A while ago, I blogged about quilts by Anna Williams and heard from another Anna quilt admirer, Ethel White. Inspired by Anna’s style, Ethel made a series of quilts from her husband's discarded shirts. She has a passion for working with scraps of fabric and over the years she has saved about 50 of his shirts.
Ethel wrote that she started with the log cabin or housetop quilt above first. With scraps left over from that, she started to work on this quilt (below).
Ethel has not named these quilts yet. For this quilt she used the collars, cuffs, sleeve plackets and yokes from the collar.

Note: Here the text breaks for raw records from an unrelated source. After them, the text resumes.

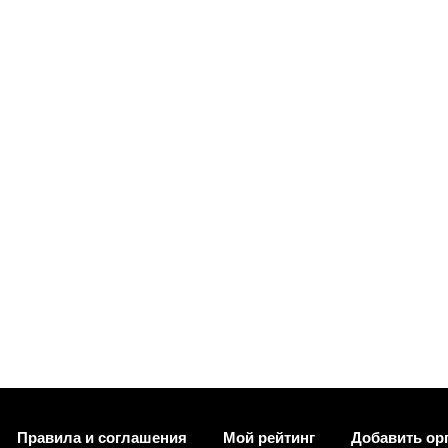
Правила и соглашения
Мой рейтинг
Добавить ор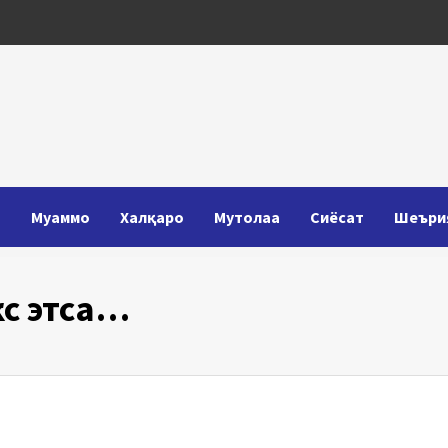
Т
Муаммо
Халқаро
Мутолаа
Сиёсат
Шеъри
кс этса…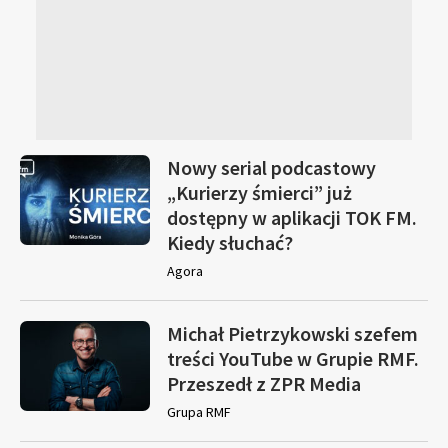
Nowy serial podcastowy
„Kurierzy śmierci” już
dostępny w aplikacji TOK FM.
Kiedy słuchać?
Agora
Michał Pietrzykowski szefem
treści YouTube w Grupie RMF.
Przeszedł z ZPR Media
Grupa RMF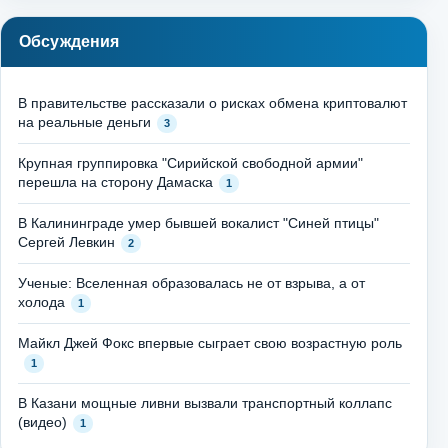
Обсуждения
В правительстве рассказали о рисках обмена криптовалют
на реальные деньги
3
Крупная группировка "Сирийской свободной армии"
перешла на сторону Дамаска
1
В Калининграде умер бывшей вокалист "Синей птицы"
Сергей Левкин
2
Ученые: Вселенная образовалась не от взрыва, а от
холода
1
Майкл Джей Фокс впервые сыграет свою возрастную роль
1
В Казани мощные ливни вызвали транспортный коллапс
(видео)
1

Once she sewed a row of strips together, she trimmed them to size (whatever was larger - example 3.5" or 5" strips). With whatever was left over, she would start another row. Her husband said this one was his favorite because it has a nostalgic look. (Ethel said she likes them all.)
Ethel said she worked with these shirts, “as if this was all the fabric I had and I tried to put myself back in the olden days to see how I would utilize what I had to make utilitarian quilt.”
“All of the quilts that I have made from the shirts except the shoofly and the nine patch I would start from the center and work my way out until I got the length and width I wanted,” Ethel wrote.
Here is the quilt she made with a traditional shoo fly pattern:
About her own style, Ethel wrote: “I'm a string quilter, our pattern is to take a square of any size and start on the diagonal of the block with a long string and sew another on top of that one, we call it sew and flip.”
Both Ethel and I have searched for the 1995 AQS book about Anna Williams. We’d love to see it republished someday:
Anna Williams: Her Quilts and Their Influence.
Ethel sent pictures of more of her quilts last week. Thanks, Ethel, for sharing with all of us. I'll post more soon. Thanks also to Ethel's photographer, Nadja.